[INPUT DATA]
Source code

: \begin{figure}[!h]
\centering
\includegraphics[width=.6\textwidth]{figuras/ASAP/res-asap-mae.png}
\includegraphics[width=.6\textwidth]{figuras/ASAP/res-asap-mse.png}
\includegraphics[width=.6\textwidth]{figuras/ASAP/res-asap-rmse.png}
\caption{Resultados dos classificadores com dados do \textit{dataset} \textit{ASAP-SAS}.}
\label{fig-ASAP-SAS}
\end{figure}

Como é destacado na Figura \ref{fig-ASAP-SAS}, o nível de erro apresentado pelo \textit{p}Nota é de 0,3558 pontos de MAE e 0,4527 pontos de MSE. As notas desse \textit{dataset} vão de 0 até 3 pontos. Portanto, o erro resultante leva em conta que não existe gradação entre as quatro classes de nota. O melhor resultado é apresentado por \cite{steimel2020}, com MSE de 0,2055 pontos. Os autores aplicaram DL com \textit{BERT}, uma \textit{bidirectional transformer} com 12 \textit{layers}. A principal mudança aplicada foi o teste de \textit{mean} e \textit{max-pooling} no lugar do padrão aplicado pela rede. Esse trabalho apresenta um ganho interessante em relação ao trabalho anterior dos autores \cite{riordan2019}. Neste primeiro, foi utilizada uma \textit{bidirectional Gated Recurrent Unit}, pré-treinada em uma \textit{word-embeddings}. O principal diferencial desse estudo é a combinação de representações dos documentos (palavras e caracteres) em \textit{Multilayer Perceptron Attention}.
[/INPUT DATA]
Reproduce each entry above exactly, keeping every character.

Source code

: \begin{figure}[!h]
\centering
\includegraphics[width=.6\textwidth]{figuras/ASAP/res-asap-mae.png}
\includegraphics[width=.6\textwidth]{figuras/ASAP/res-asap-mse.png}
\includegraphics[width=.6\textwidth]{figuras/ASAP/res-asap-rmse.png}
\caption{Resultados dos classificadores com dados do \textit{dataset} \textit{ASAP-SAS}.}
\label{fig-ASAP-SAS}
\end{figure}

Como é destacado na Figura \ref{fig-ASAP-SAS}, o nível de erro apresentado pelo \textit{p}Nota é de 0,3558 pontos de MAE e 0,4527 pontos de MSE. As notas desse \textit{dataset} vão de 0 até 3 pontos. Portanto, o erro resultante leva em conta que não existe gradação entre as quatro classes de nota. O melhor resultado é apresentado por \cite{steimel2020}, com MSE de 0,2055 pontos. Os autores aplicaram DL com \textit{BERT}, uma \textit{bidirectional transformer} com 12 \textit{layers}. A principal mudança aplicada foi o teste de \textit{mean} e \textit{max-pooling} no lugar do padrão aplicado pela rede. Esse trabalho apresenta um ganho interessante em relação ao trabalho anterior dos autores \cite{riordan2019}. Neste primeiro, foi utilizada uma \textit{bidirectional Gated Recurrent Unit}, pré-treinada em uma \textit{word-embeddings}. O principal diferencial desse estudo é a combinação de representações dos documentos (palavras e caracteres) em \textit{Multilayer Perceptron Attention}.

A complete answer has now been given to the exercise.